If it weren’t for the sound of the album, though, I probably wouldn’t be talking about it now. The opening track, “Kid in Candy,” is a pretty catchy number with pretty tricked out percussion for the mid to late nineties. The lead singer, Rebecca Gates, fits the kinda breezy-voiced female vocalist that I took to those days, and I continue to find myself drawn to. Her voice seems to have a smooth reverb attached to it, but it’s probably the way her voice naturally sounds (which could be disconcerting when talking to her in person). The instrumentals are sparse in mid-nineties tradition, but the instruments seem well thought, and are carefully placed to create maximum effect. Overall, there’s a good amount of cool that comes from the album.
It does have a few duds in the middle of the album, and it does lose a considerable amount of energy towards the end. But the song, “Heisman Stance” is a good song, and it’s the high point of the album in a fairly unique way. It’s a song that eternally questions, and strips down the instrumentals to a series of calls and responses. Really, it embodies all the concepts presented in the previous songs in the most essential way possible.
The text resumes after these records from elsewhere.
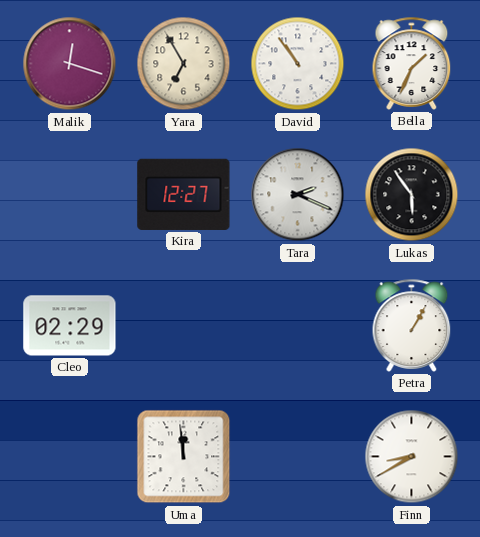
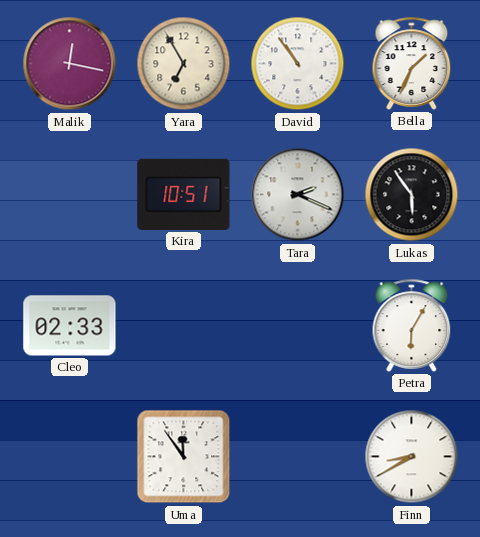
Malik: 12:18 -> 12:17
Kira: 12:27 -> 10:51
Cleo: 02:29 -> 02:33
Petra: 1:05 -> 6:05
Uma: 11:59 -> 11:54
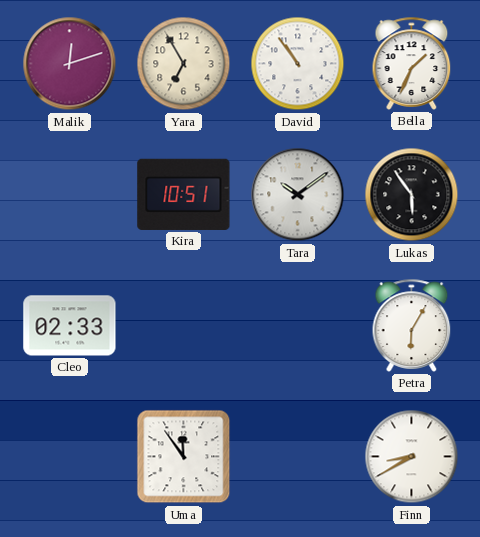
Malik: 12:17 -> 12:12
Tara: 2:19 -> 10:09
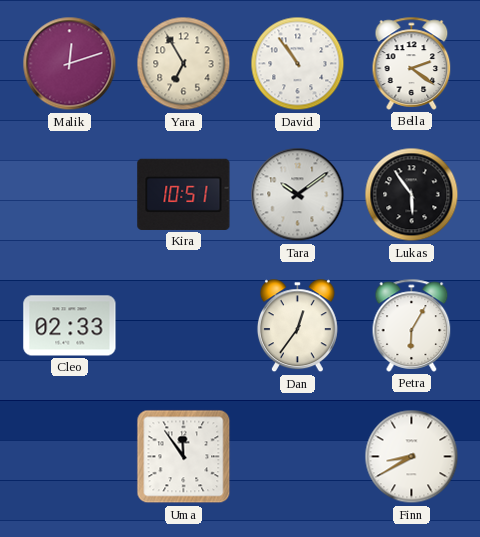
Bella: 1:34 -> 2:21
Dan: none -> 12:36
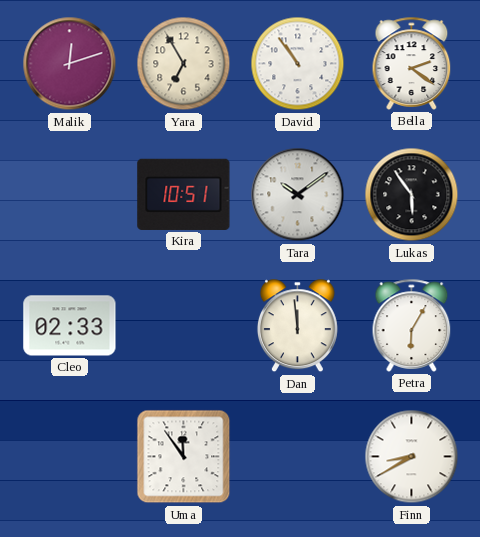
Dan: 12:36 -> 11:59
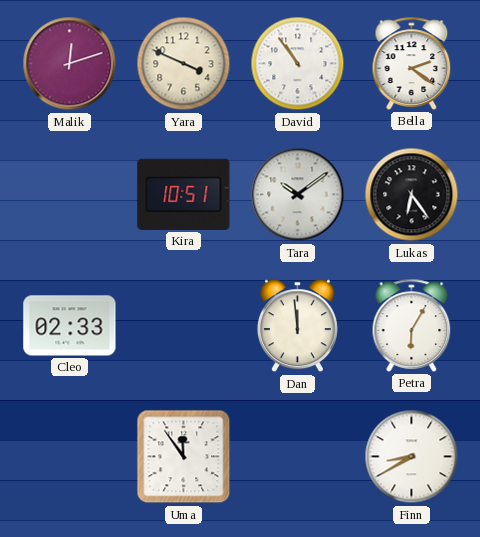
Yara: 6:55 -> 3:49
Lukas: 5:54 -> 6:24
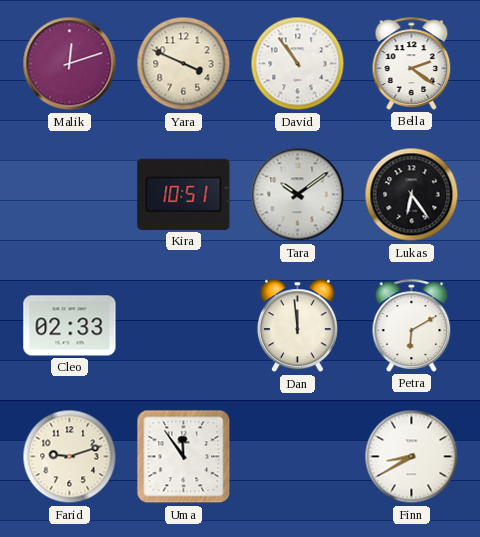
Petra: 6:05 -> 6:10
Farid: none -> 9:12
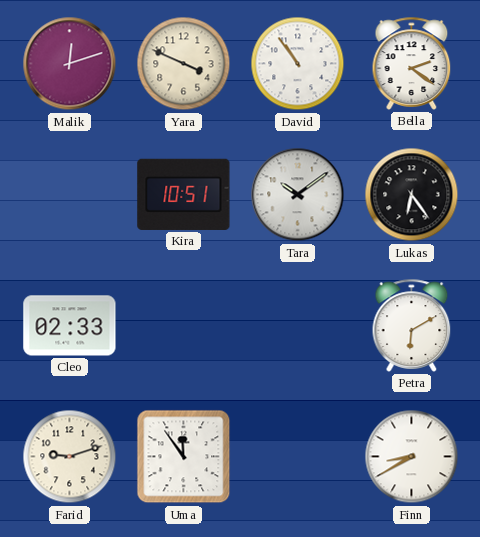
Dan: 11:59 -> none
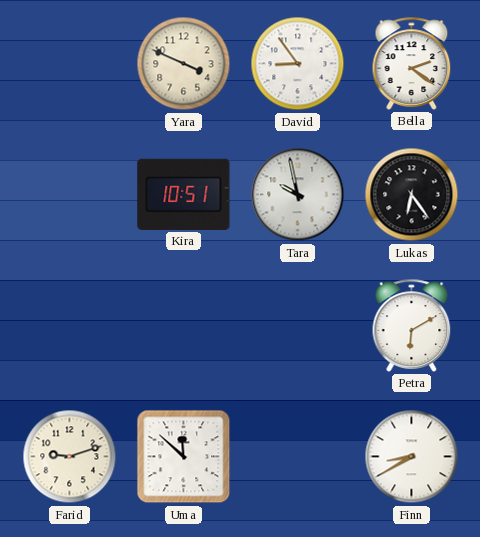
Malik: 12:12 -> none
David: 10:54 -> 8:54
Tara: 10:09 -> 9:58
Cleo: 02:33 -> none
Uma: 11:54 -> 11:52
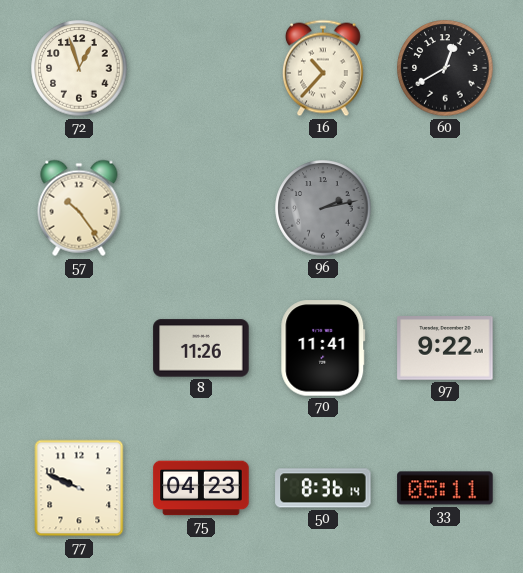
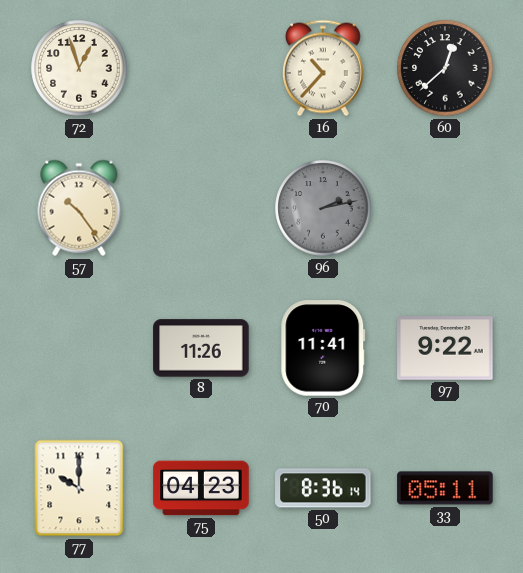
60: 12:40 -> 12:38
77: 9:49 -> 10:00
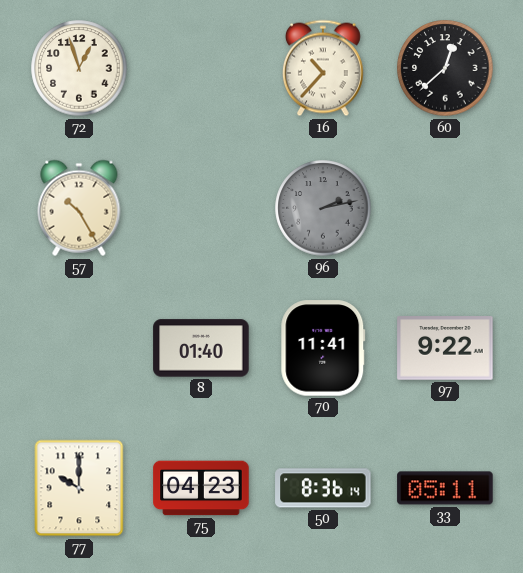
57: 10:24 -> 10:25
8: 11:26 -> 01:40
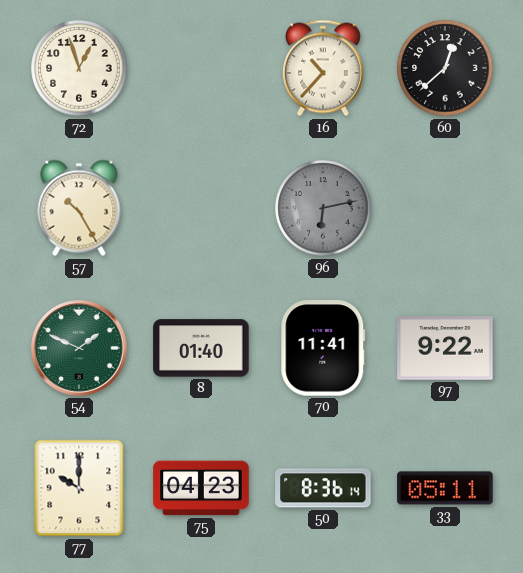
96: 2:13 -> 6:13
54: none -> 1:49
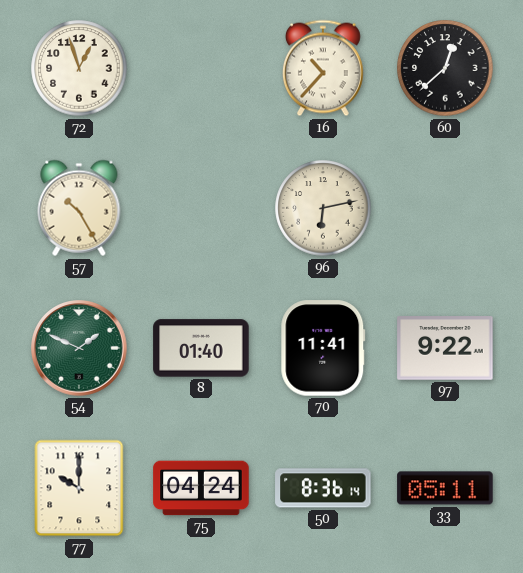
96 dial: grey -> cream
75: 04:23 -> 04:24
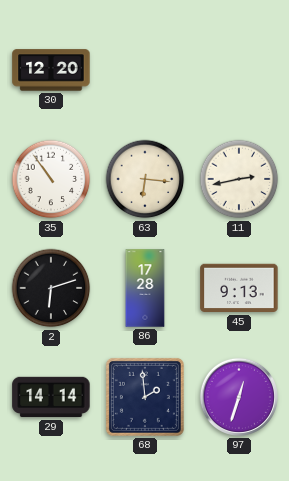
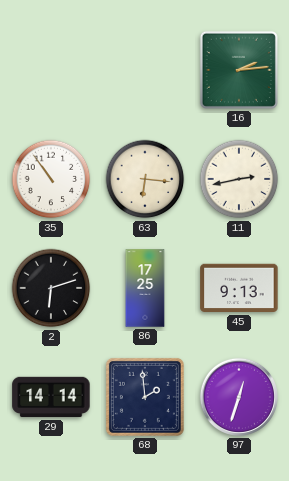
30: 12:20 -> none
16: none -> 2:14
86: 17:28 -> 17:25
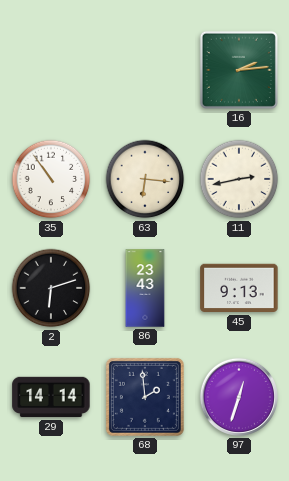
86: 17:25 -> 23:43
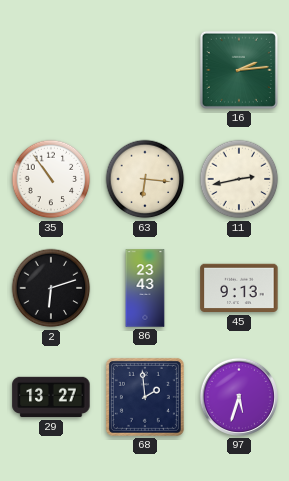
29: 14:14 -> 13:27
97: 12:33 -> 5:33
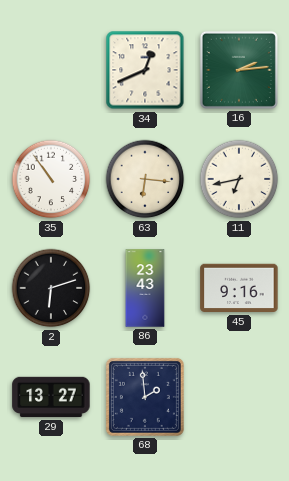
34: none -> 12:41
11: 2:43 -> 6:43
45: 9:13 -> 9:16
97: 5:33 -> none
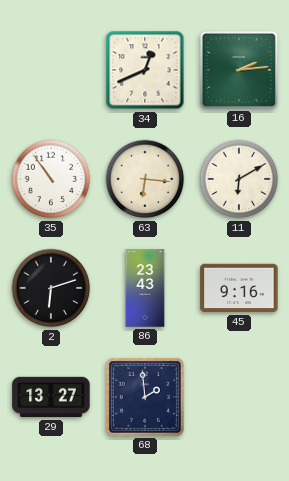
11: 6:43 -> 6:10
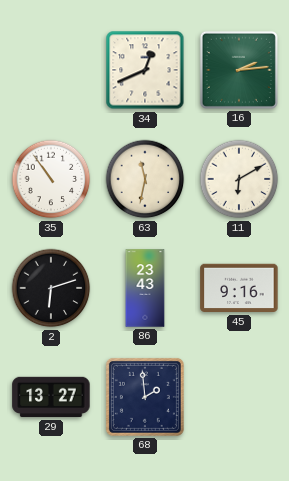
63: 6:16 -> 11:32
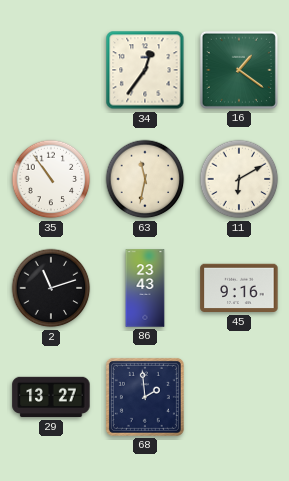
34: 12:41 -> 12:36
16: 2:14 -> 1:21
2: 6:12 -> 11:12
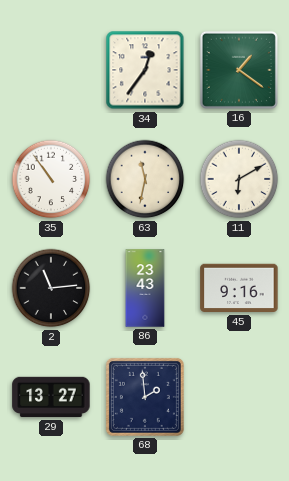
2: 11:12 -> 11:14
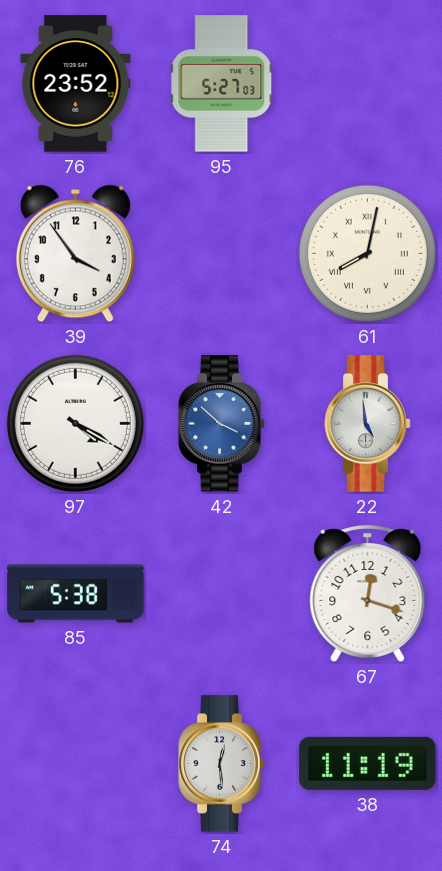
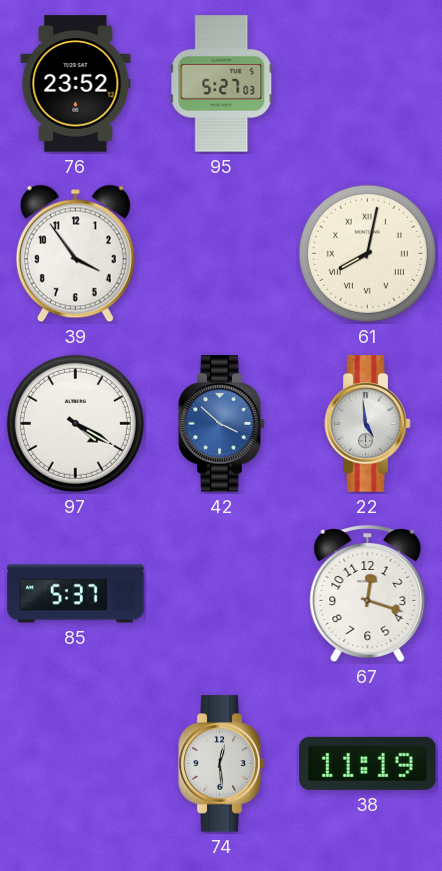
85: 5:38 -> 5:37
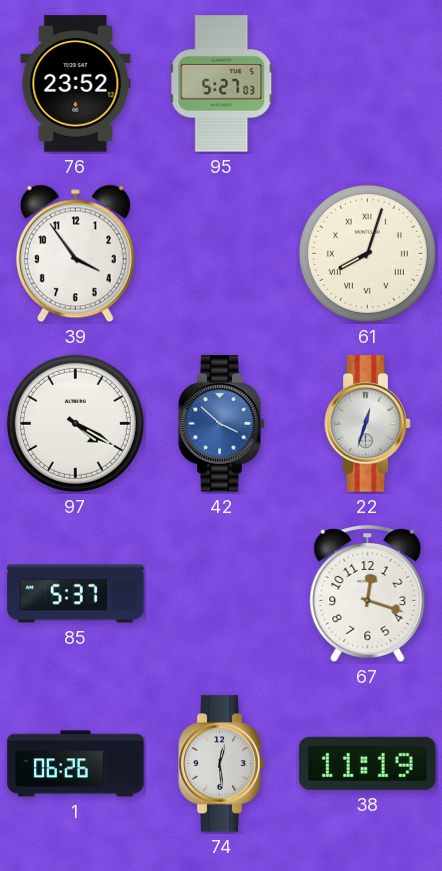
61: 8:02 -> 8:03
22: 4:59 -> 12:33
1: none -> 06:26
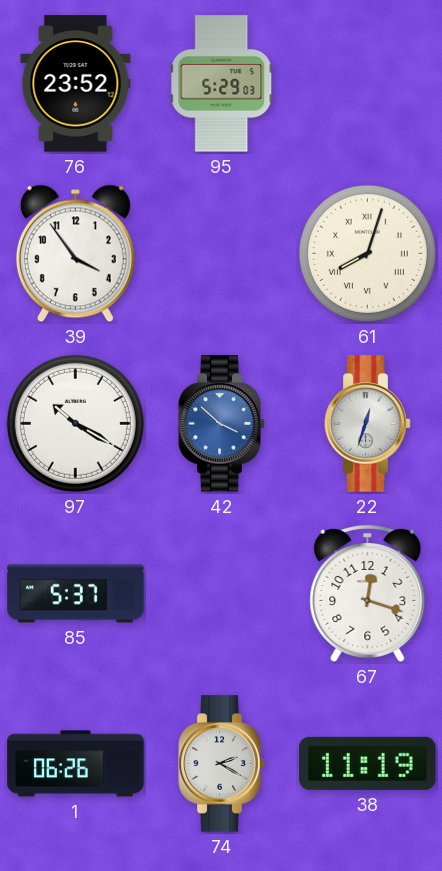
95: 5:27 -> 5:29
97: 4:20 -> 10:20
74: 12:29 -> 2:20
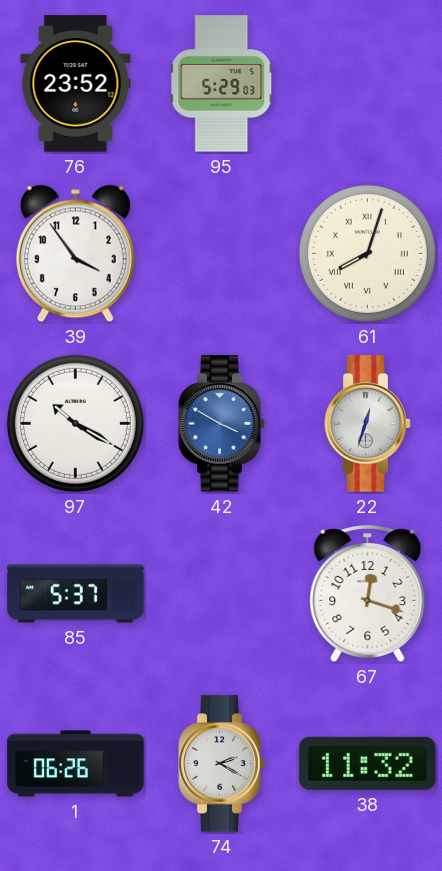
42: 3:52 -> 3:50
38: 11:19 -> 11:32
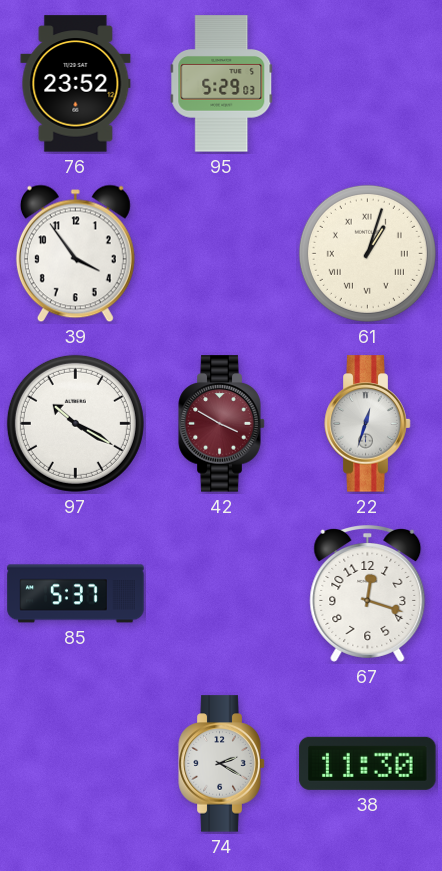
61: 8:03 -> 1:03
42 dial: blue -> burgundy
1: 06:26 -> none
38: 11:32 -> 11:30
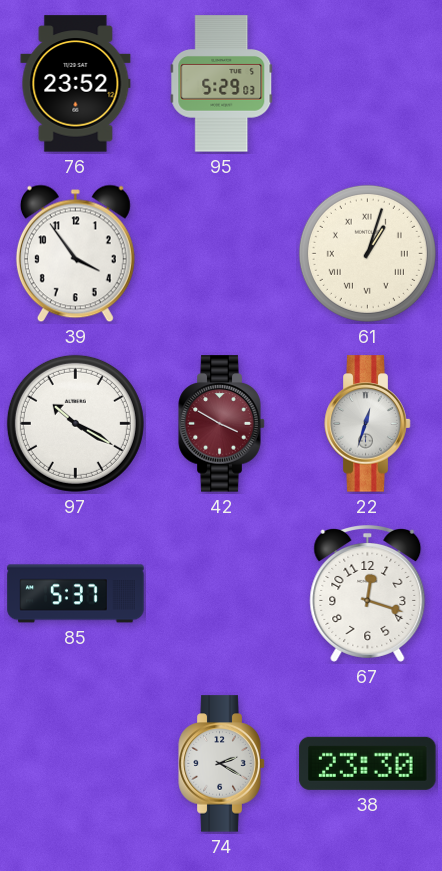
38: 11:30 -> 23:30
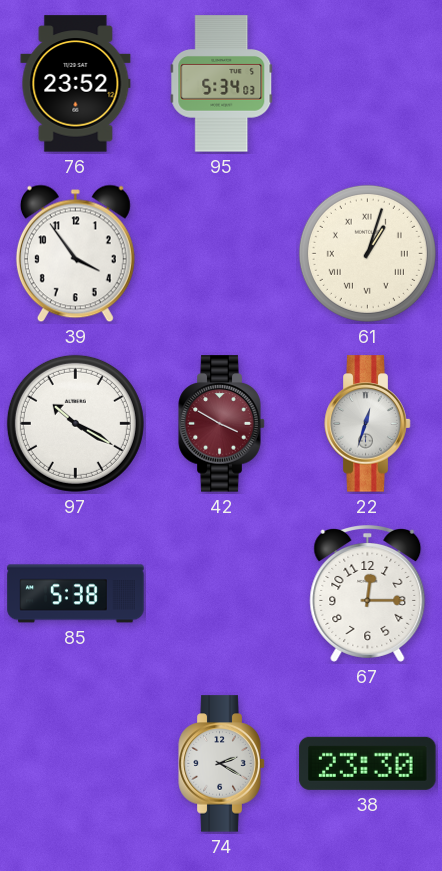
95: 5:29 -> 5:34
85: 5:37 -> 5:38
67: 12:18 -> 12:15
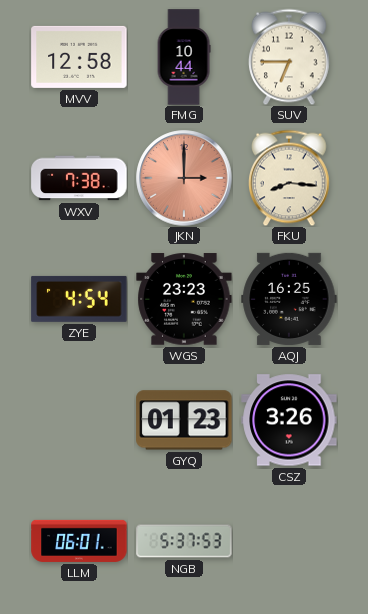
It doesn’t mean that it’s a song that I’d listen to again and again, as it’s slow and seems to resist the hookiness present in the early part of the album, but I definitely appreciate it.
Put all together, it’s an album that sounds like it knows what it wants to be, even in it’s seemingly indecisive pop/anti-pop attitudes. It just seems like everything is there as it should be, whether bouncy or melancholy, hooky or meandering. There will be moments like now in the future–the times when I am slightly uncomfortably cold, yearning for even a college final to grab onto, and I know I’ll search for this album and listen to it. Overall, it’s not something that I’d consider musically great; it’s just too inconsistent. I think ultimately, though, the greatness, and the reason why I come back to this album so frequently has nothing to do with music or consistency. It has to do with attitude, and “Arches and Aisles,” though eternally cool, has it in abundance.